Entrevue avec Jonathan Roy, président de l’Union québécoise des microdistilleries (UQMD) et copropriétaire de la Distillerie Fils du Roy (Saint-Arsène).
Cette surtaxe correspond aux frais de distribution de la Société des alcools du Québec (SAQ). Quand la SAQ vent un de nos produits, elle le teste en laboratoire, fait un suivi pour les étiquettes, nous aide et distribue notre produit d’un bout à l’autre de la province. Ça vient avec un coût et c’est tout à fait juste. Là où ça devient anormal, c’est qu’on paie ces mêmes frais quand on vend nos produits directement dans notre boutique à la distillerie. On prend nos bouteilles dans notre entrepôt, on les met sur nos tablettes, on paie des employés qui accueillent les clients et on doit quand même payer des frais à la SAQ. Ça devient extrêmement cher payé pour vendre chez nous!
Je vous donne l’exemple de notre gin Rocher Malin. On le vend 45$. La surtaxe de la SAQ représente 20,19$. Comme on paie aussi plusieurs autres taxes (TPS, TVQ, taxe canadienne sur l’alcool, taxe d’accise), je reçois 14,26$ pour chaque bouteille vendue à la distillerie.
Pour le gouvernement, c’est peu d’argent. Pour nous, ce montant qu’on doit payer à la société d’État fait toute la différence du monde entre une entreprise rentable et une entreprise qui survit de peine et de misère. La réglementation actuelle est prohibitive, faite pour décourager les gens de produire de l’alcool. Et ça marche!
« On pense qu'au Québec, la prohibition d’alcool c’est de l’histoire ancienne… mais on n’en est pas totalement sorti! Les lois actuelles découragent la production et la vente de spiritueux. »
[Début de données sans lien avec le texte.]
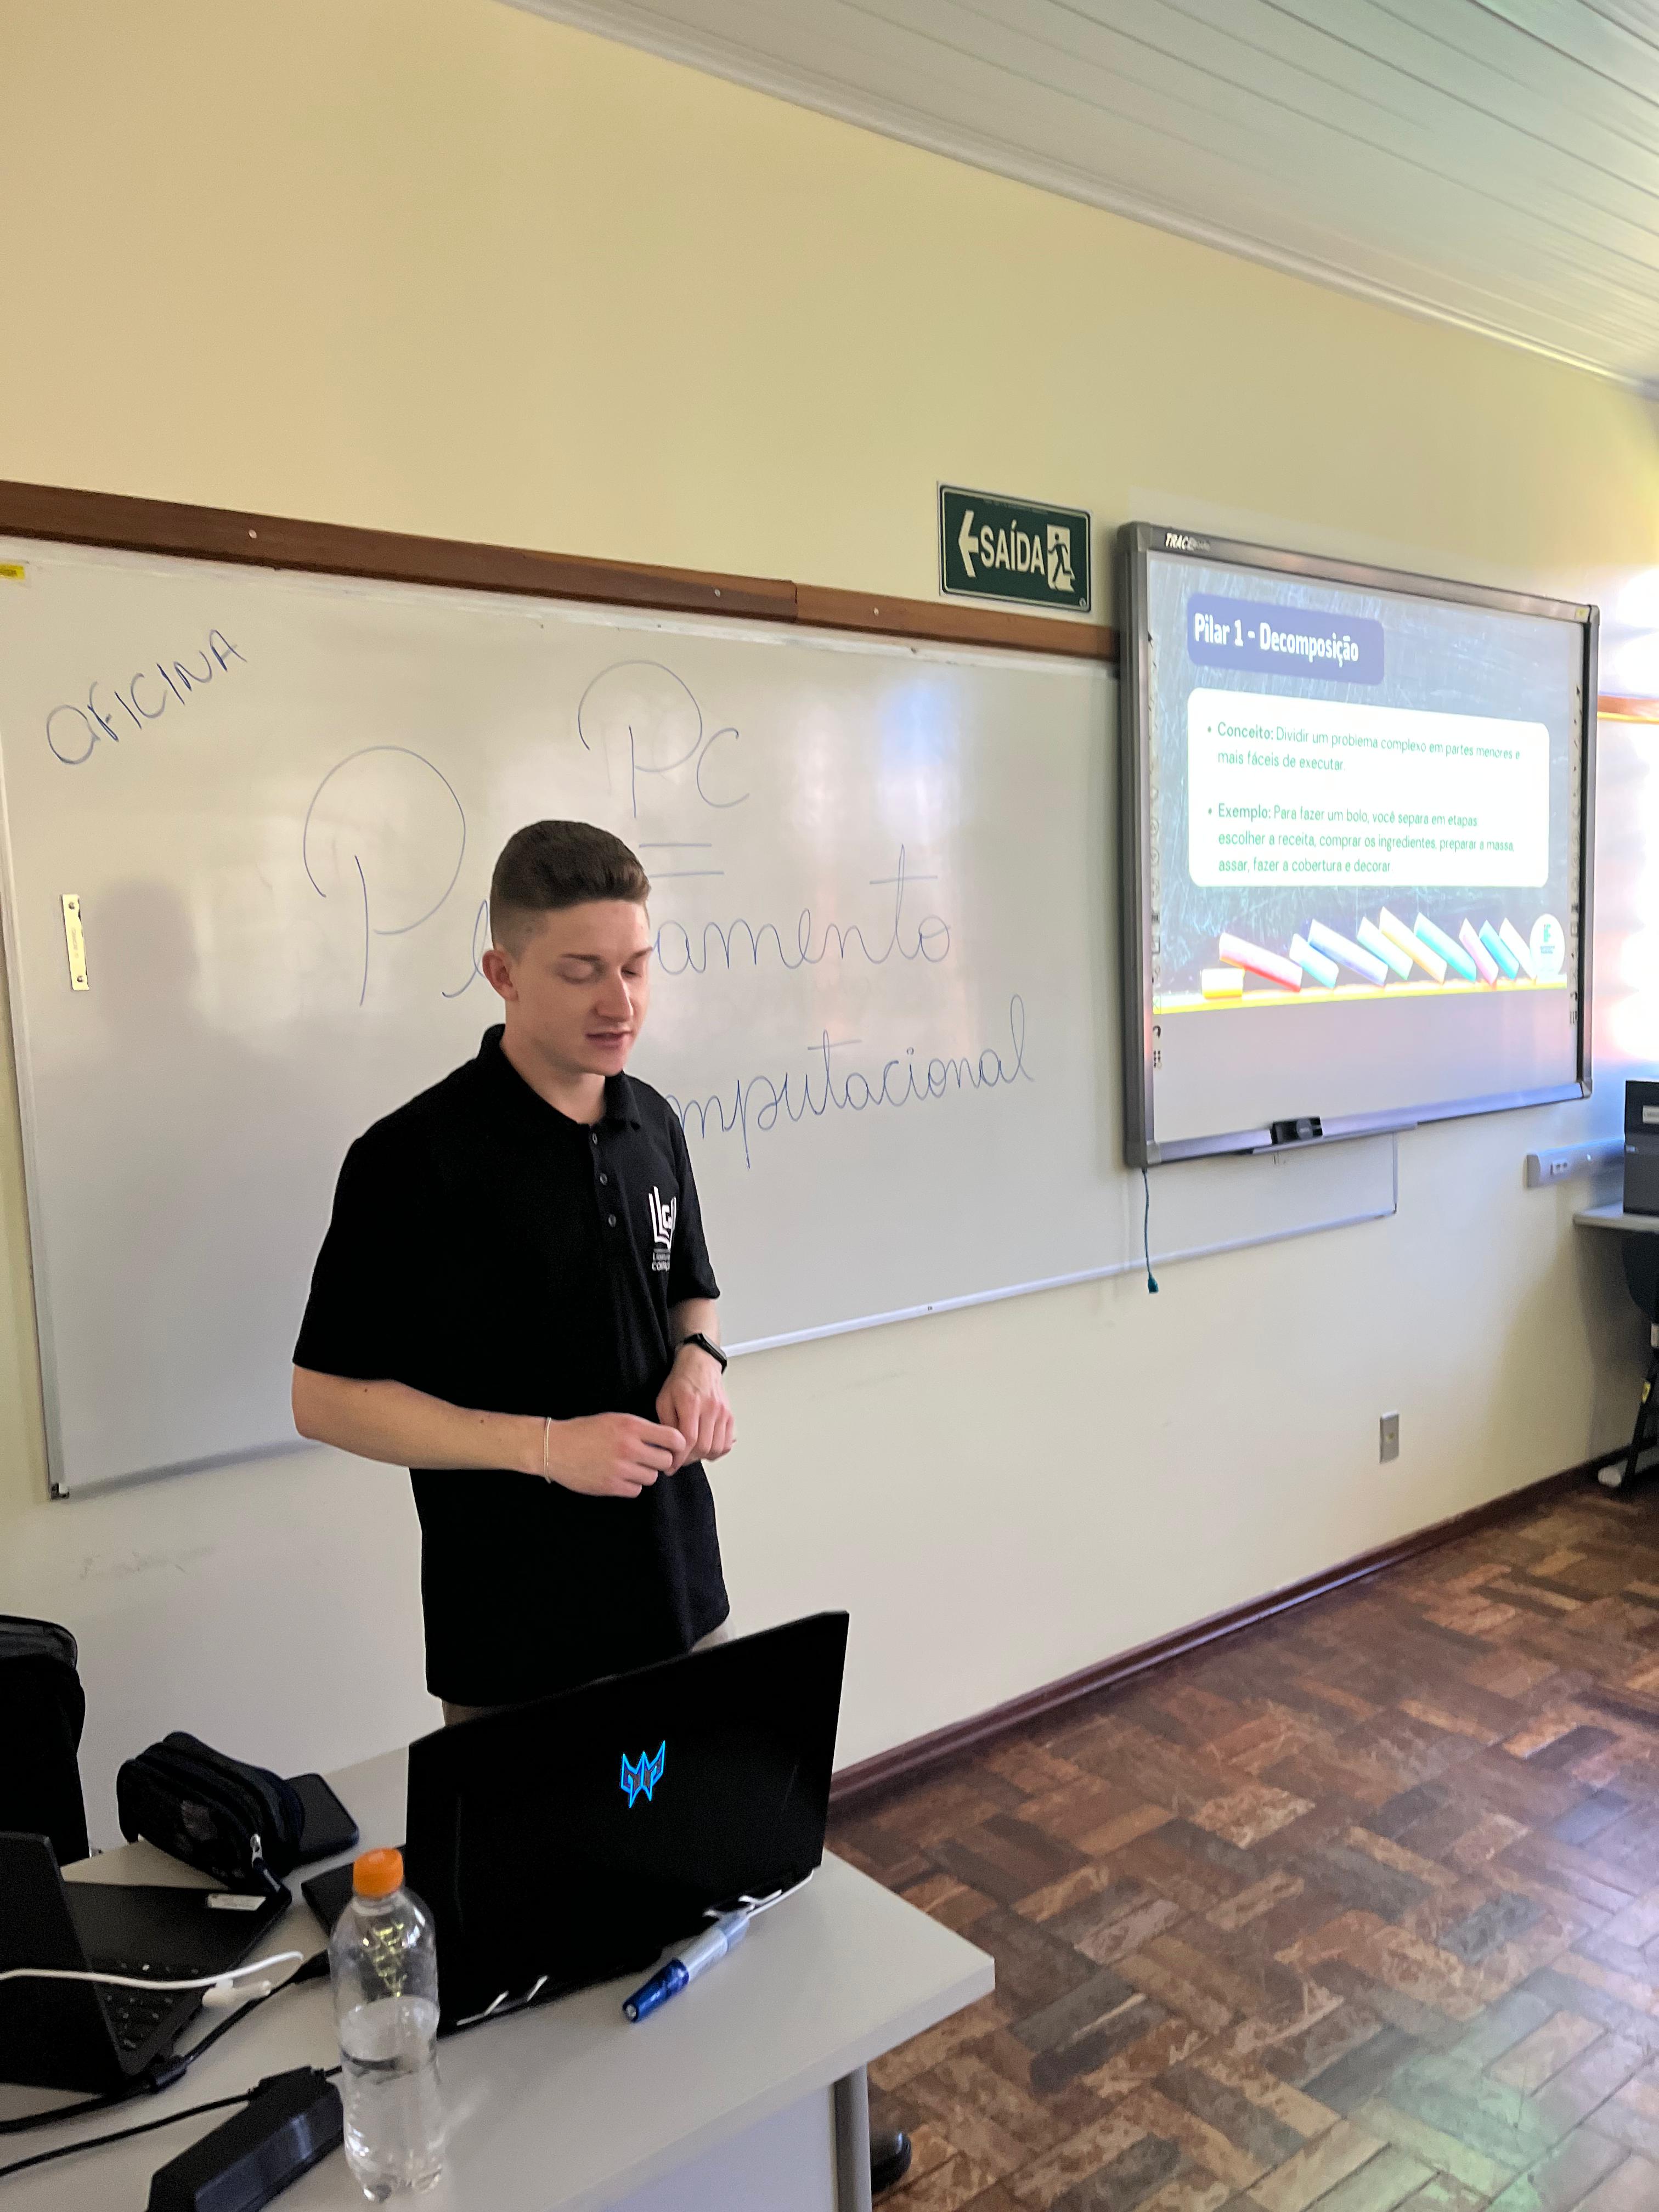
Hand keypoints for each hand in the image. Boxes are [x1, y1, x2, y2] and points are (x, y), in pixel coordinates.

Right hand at [543, 1413, 686, 1498]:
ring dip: (644, 1474)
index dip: (676, 1444)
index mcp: (631, 1426)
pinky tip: (619, 1477)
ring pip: (651, 1477)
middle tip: (648, 1459)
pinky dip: (631, 1486)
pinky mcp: (611, 1486)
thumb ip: (640, 1429)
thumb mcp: (615, 1419)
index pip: (673, 1438)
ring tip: (629, 1467)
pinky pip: (636, 1491)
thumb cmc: (585, 1430)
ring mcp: (620, 1468)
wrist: (555, 1447)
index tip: (671, 1447)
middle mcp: (629, 1447)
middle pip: (665, 1461)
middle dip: (659, 1460)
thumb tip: (666, 1441)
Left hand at [656, 1344, 734, 1471]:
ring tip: (692, 1454)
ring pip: (717, 1447)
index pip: (689, 1440)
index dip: (679, 1457)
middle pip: (704, 1446)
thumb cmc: (681, 1380)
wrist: (700, 1364)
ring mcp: (722, 1412)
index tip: (671, 1466)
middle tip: (679, 1460)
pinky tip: (706, 1449)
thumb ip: (666, 1425)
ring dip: (703, 1456)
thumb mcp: (664, 1400)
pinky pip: (727, 1442)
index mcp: (691, 1403)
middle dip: (689, 1459)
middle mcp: (710, 1408)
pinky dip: (717, 1451)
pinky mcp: (729, 1415)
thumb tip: (668, 1447)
On est à peu près tous en mode survie, en attendant que la réglementation change. L’UQMD représente 50 distilleries québécoises qui travaillent avec un alambic, qui font le travail d’artisan. Le nombre de ces petites distilleries est à la hausse. Plus il y a de distilleries qui ouvrent, plus ça devient difficile de survivre. Il y a de la place pour toutes, mais si ça ne change pas, oui, on va voir des distilleries fermer prochainement.
L’abolition de la surtaxe nous permettrait d’embaucher de la main-d’œuvre [pour les ventes à la distillerie]. Le manque à gagner nous prive d’employés. On aurait par exemple besoin de trois employés supplémentaires pour accueillir les clients l’été. Ça nous laisserait du temps pour organiser des activités et proposer des projets d’agrotourisme qui permettraient de faire découvrir les distilleries à travers le Québec.
Si on avait plus de revenus, ça nous permettrait aussi d’ouvrir la boutique à l’année et d’être autonomes dans la création de notre alcool. Pour le moment, plusieurs distilleries achètent de l’alcool (au lieu de le fabriquer) parce que ça demande moins d’équipement, moins d’employés et moins d’investissements.
Oui, bien sûr! On a vu avec la pandémie que les gens s’intéressent à l’agrotourisme, au circuit court. Nous sommes des passionnés, nous aimons leur faire découvrir nos produits, nos régions. La SAQ offre en magasin les nouveautés des distilleries québécoises et ça crée un engouement. C’est bien, ça fait connaître l’industrie, c’est une belle carte de visite, mais une fois cette première vague passée, on n’a pas de commandes mensuelles fiables de la SAQ. On aimerait donc pouvoir vendre nos bouteilles chez nous sans être pénalisés.
On demande que la réglementation change rapidement. On est une jeune industrie, on a le vent dans les voiles. Si on ne veut pas que le bateau se dirige sur un gros rocher, il faut agir. Dans les cinq dernières années, on a vu toutes les provinces ajuster leur réglementation. Bientôt, les alcools d’ailleurs au Canada seront offerts ici à moindre coût et on sera incapables de les concurrencer. Le temps presse.